In the following example, we have a group of agents, and we want to share a common target between them:
.. code :: gdscript
extends BTAction
@export var group_target_var: String = "group_target"
func _tick(delta: float) -> Status:
if not blackboard.has_var(group_target_var):
var new_target: Node = acquire_target()
# Set common target shared between agents in a group:
blackboard.top().set_var(group_target_var, new_target)
# Access common target shared between agents in a group:
var target: Node = blackboard.get_var(group_target_var)
In this example, :ref: `blackboard.top()<class_Blackboard_method_top>` accesses the root scope of the
:ref: `Blackboard<class_Blackboard>` chain.
We assign that scope to each agent in a group through code:
.. code :: gdscript
class_name AgentGroup
extends Node2D
## AgentGroup node: Manages the shared Blackboard for agents in a group.
## Children of this node are assumed to be agents that belong to a common group.
## This implementation assumes that each agent has a "BTPlayer" node for AI.
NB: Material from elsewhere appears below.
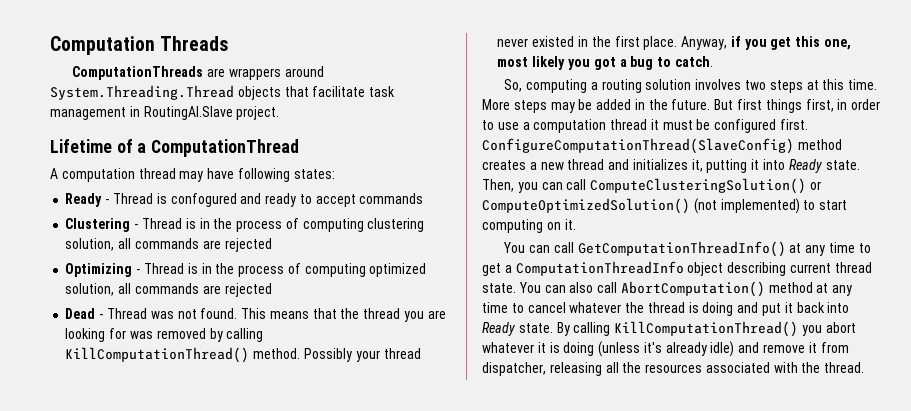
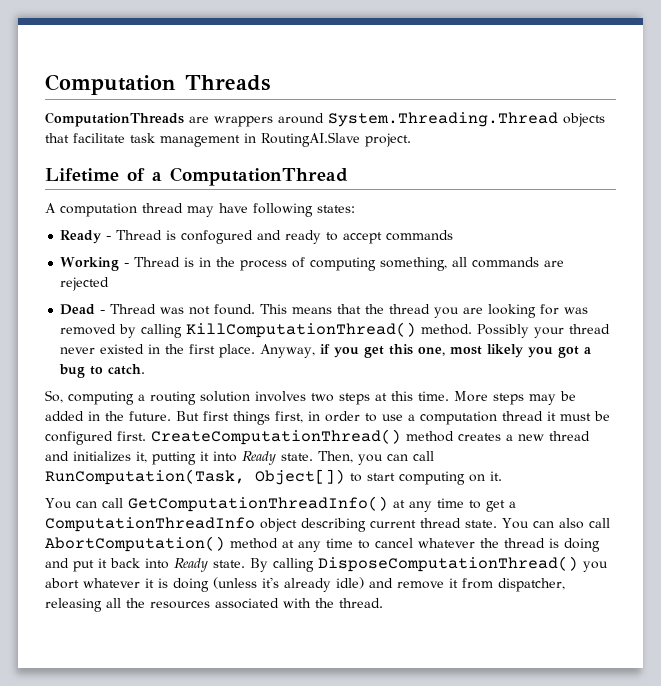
[65,218,425,232] [65,238,272,252] [65,263,427,277] [65,283,115,296] Clustering - Thread is in the process of computing clustering solution, all commands are rejected // Optimizing - Thread is in the process of computing optimized solution, -> [60,257,448,271] Working - Thread is in the process of computing something,
[482,138,794,154] ConfigureComputationThread(SlaveConfig) -> [151,429,401,445] CreateComputationThread()
[590,178,821,194] [482,198,800,214] ComputeClusteringSolution() or ComputeOptimizedSolution() (not implemented) -> [45,469,345,485] RunComputation(Task, Object[])
[614,321,799,337] KillComputationThread() -> [318,556,578,572] DisposeComputationThread()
@export var blackboard_plan: BlackboardPlan
var shared_scope: Blackboard
func _ready() -> void:
if blackboard_plan == null:
shared_scope = Blackboard.new()
else:
shared_scope = blackboard_plan.create_blackboard()
for child in get_children():
var bt_player: BTPlayer = child.find_child("BTPlayer")
if is_instance_valid(bt_player):
bt_player.blackboard.set_parent(shared_scope)
In conclusion, the :ref: `Blackboard<class_Blackboard>` scope chain not only
prevents naming conflicts that can occur between state machines, behavior trees, and sub-trees,
but it can also be used to share data between several agents.